I don’t know which is worse.  The life they had to endure while laboring or the fear they had to live in every day knowing they could be the next group to be taken to the gas chambers.  The laborers were literally worked to death, but being a forced laborer gave them the chance to spare their lives for a little bit longer.  If they were lucky they managed somehow to survive, and tell their story today. Auschwitz quickly became the largest concentration camp, composed of three different camps.  A camp so large means that you need the workers to staff it and keep it running.  This was a job only low enough for the Jews.
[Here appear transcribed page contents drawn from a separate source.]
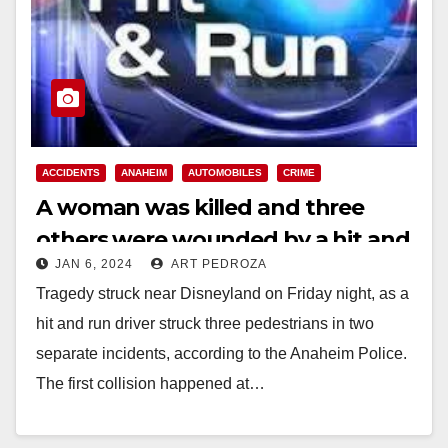
ACCIDENTS
ANAHEIM
AUTOMOBILES
CRIME
A woman was killed and three
others were wounded by a hit and
JAN 6, 2024
ART PEDROZA
run driver in two incidents near
Tragedy struck near Disneyland on Friday night, as a
Disneyland
hit and run driver struck three pedestrians in two
separate incidents, according to the Anaheim Police.
The first collision happened at…
Read More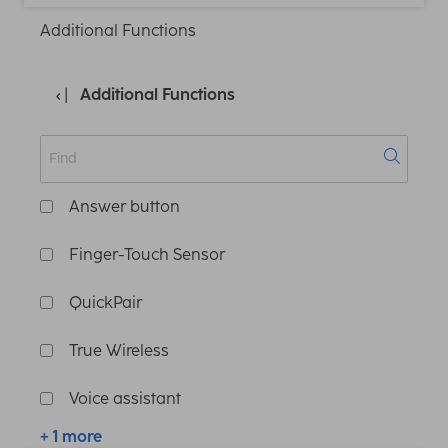
Additional Functions
Additional Functions
Answer button
Finger-Touch Sensor
QuickPair
True Wireless
Voice assistant
+ 1 more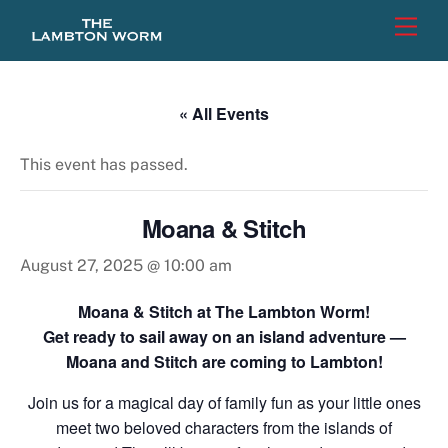
Skip
Men
to
content
« All Events
This event has passed.
Moana & Stitch
August 27, 2025 @ 10:00 am
Moana & Stitch at The Lambton Worm!
Get ready to sail away on an island adventure —
Moana and Stitch are coming to Lambton!
Join us for a magical day of family fun as your little ones
meet two beloved characters from the islands of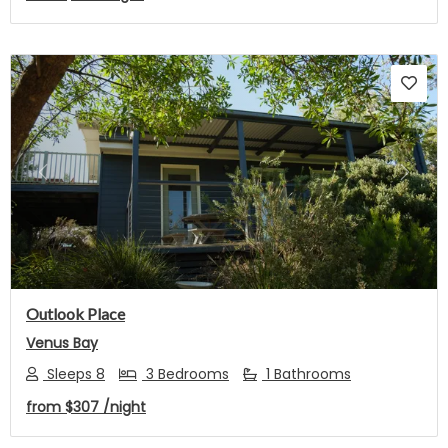
Previous
Next
Outlook Place
Venus Bay
Sleeps 8
3 Bedrooms
1 Bathrooms
from
$307
/night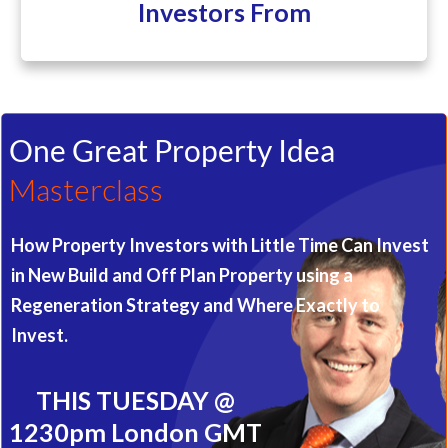
Investors From
One Great Property Idea
Masterclass
How Property Investors with Little Time Can Invest
in New Build and Off Plan Property using a
Regeneration Strategy and Where Exactly to
Invest.
THIS TUESDAY @
1230pm London GMT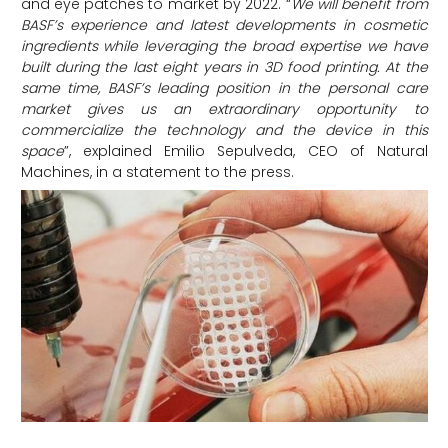
and eye patches to market by 2022. “
We will benefit from
BASF’s experience and latest developments in cosmetic
ingredients while leveraging the broad expertise we have
built during the last eight years in 3D food printing. At the
same time, BASF’s leading position in the personal care
market gives us an extraordinary opportunity to
commercialize the technology and the device in this
space
”, explained Emilio Sepulveda, CEO of Natural
Machines, in a statement to the press.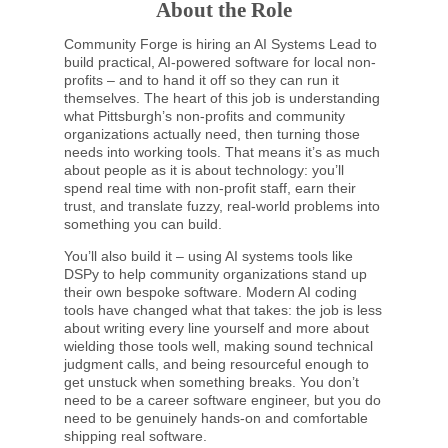
About the Role
Community Forge is hiring an AI Systems Lead to
build practical, AI-powered software for local non-
profits – and to hand it off so they can run it
themselves. The heart of this job is understanding
what Pittsburgh’s non-profits and community
organizations actually need, then turning those
needs into working tools. That means it’s as much
about people as it is about technology: you’ll
spend real time with non-profit staff, earn their
trust, and translate fuzzy, real-world problems into
something you can build.
You’ll also build it – using AI systems tools like
DSPy to help community organizations stand up
their own bespoke software. Modern AI coding
tools have changed what that takes: the job is less
about writing every line yourself and more about
wielding those tools well, making sound technical
judgment calls, and being resourceful enough to
get unstuck when something breaks. You don’t
need to be a career software engineer, but you do
need to be genuinely hands-on and comfortable
shipping real software.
The terrible conditions and the horrible jobs a forced laborer had to do made it nearly impossible for the imprisoned Jews to stay alive and somewhat healthy.  If they didn’t die from the horrible treatment and punishment they received, then they probably died from disease, or undernourishment.  Even though I think that the labor system within the concentration camps is highly overlooked and particularly misunderstood, integrating this topic into more subjects and by making it more known and learned about will help to educate more people on the importance on this topic.  My goal on this research was to personally learn more about the labor system in the concentration camps, especially Auschwitz, and also try and inform others about the importance of this issue and how highly it is overlooked.  It’s devastating to know that these are things that human beings are willing or persuaded to do by other human beings and actually succeed in following through with something so unthinkable making such a impression in history.  The Holocaust as a whole is a subject that will be studied in generations and generations to come.